1. Command 'ip link ... set nomaster' causes that ice_plug_aux_dev()
   is called from ice_service_task() context, aux device is created
   and associated device->lock is taken.
2. Command 'ip link ... set master...' calls ice's notifier under
   RTNL lock and that notifier calls ice_unplug_aux_dev(). That
   function tries to take aux device->lock but this is already taken
   by ice_plug_aux_dev() in step 1
3. Later ice_plug_aux_dev() tries to take RTNL lock but this is already
   taken in step 2
4. Dead-lock

The patch fixes this issue by following changes:
- Bit ICE_FLAG_PLUG_AUX_DEV is kept to be set during ice_plug_aux_dev()
  call in ice_service_task()
- The bit is checked in ice_clear_rdma_cap() and only if it is not set
  then ice_unplug_aux_dev() is called. If it is set (in other words
  plugging of aux device was requested and ice_plug_aux_dev() is
  potentially running) then the function only clears the bit
- Once ice_plug_aux_dev() call (in ice_service_task) is finished
  the bit ICE_FLAG_PLUG_AUX_DEV is cleared but it is also checked
  whether it was already cleared by ice_clear_rdma_cap(). If so then
  aux device is unplugged.

Signed-off-by: Ivan Vecera <ivecera@redhat.com>
Co-developed-by: Petr Oros <poros@redhat.com>
Signed-off-by: Petr Oros <poros@redhat.com>
Reviewed-by: Dave Ertman <david.m.ertman@intel.com>
Link: https://lore.kernel.org/r/20220310171641.3863659-1-ivecera@redhat.com
Signed-off-by: Jakub Kicinski <kuba@kernel.org>
Signed-off-by: Greg Kroah-Hartman <gregkh@linuxfoundation.org>
---
 drivers/net/ethernet/intel/ice/ice.h      |   11 ++++++++++-
 drivers/net/ethernet/intel/ice/ice_main.c |   12 +++++++++++-
 2 files changed, 21 insertions(+), 2 deletions(-)

INFORMATION GIVEN ::
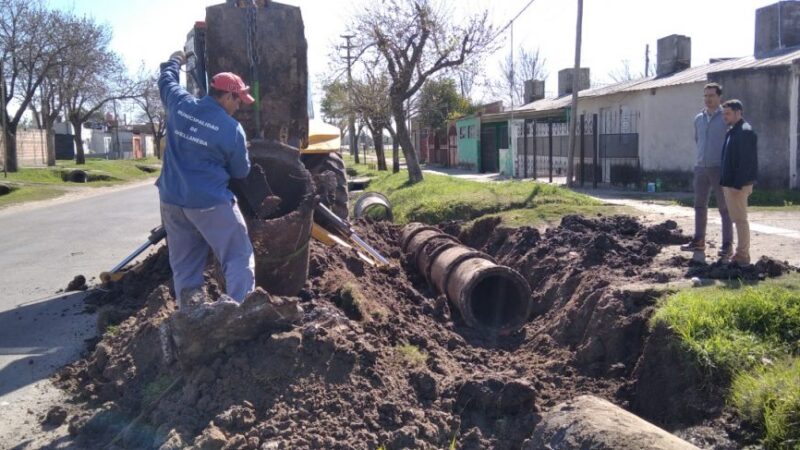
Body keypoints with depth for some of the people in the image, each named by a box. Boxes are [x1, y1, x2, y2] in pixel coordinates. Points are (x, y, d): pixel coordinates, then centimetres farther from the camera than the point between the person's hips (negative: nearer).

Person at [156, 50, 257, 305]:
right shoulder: (232, 129, -10)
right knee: (239, 259, 0)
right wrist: (242, 151, 22)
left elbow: (166, 81, 25)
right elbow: (241, 172, 2)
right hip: (209, 203, -6)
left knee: (184, 265, 13)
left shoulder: (180, 104, 2)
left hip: (172, 199, 6)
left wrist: (175, 61, 44)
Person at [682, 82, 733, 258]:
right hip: (700, 168, 6)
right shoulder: (698, 118, 12)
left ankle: (727, 245, 3)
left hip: (719, 169, -6)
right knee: (700, 205, 10)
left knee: (724, 208, -1)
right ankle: (699, 241, 19)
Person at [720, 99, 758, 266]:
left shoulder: (745, 132, -13)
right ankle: (741, 253, 20)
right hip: (730, 183, 10)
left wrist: (738, 184, -23)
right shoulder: (732, 132, 17)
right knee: (737, 219, 13)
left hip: (738, 185, -10)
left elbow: (746, 161, -20)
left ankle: (743, 256, 0)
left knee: (740, 219, -5)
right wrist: (725, 182, 17)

REQUIREMENT 1 ::
Answer these from the patch description:
(a) Which command's notifier calls ice_unplug_aux_dev() while holding the RTNL lock?
(b) Which function checks the bit ICE_FLAG_PLUG_AUX_DEV before deciding whether to call ice_unplug_aux_dev()?
(c) How many files does the patch change?
REQUIREMENT 2 :: Echo word for word the part of the patch description that opens with the words containing "The patch fixes" and closes with "device is unplugged.".
The entries have no connection to the patch description.

EXERCISE ANSWER 1 ::
(a) 'ip link ... set master...'
(b) ice_clear_rdma_cap()
(c) Two files: drivers/net/ethernet/intel/ice/ice.h and drivers/net/ethernet/intel/ice/ice_main.c

EXERCISE ANSWER 2 ::
The patch fixes this issue by following changes:
- Bit ICE_FLAG_PLUG_AUX_DEV is kept to be set during ice_plug_aux_dev()
  call in ice_service_task()
- The bit is checked in ice_clear_rdma_cap() and only if it is not set
  then ice_unplug_aux_dev() is called. If it is set (in other words
  plugging of aux device was requested and ice_plug_aux_dev() is
  potentially running) then the function only clears the bit
- Once ice_plug_aux_dev() call (in ice_service_task) is finished
  the bit ICE_FLAG_PLUG_AUX_DEV is cleared but it is also checked
  whether it was already cleared by ice_clear_rdma_cap(). If so then
  aux device is unplugged.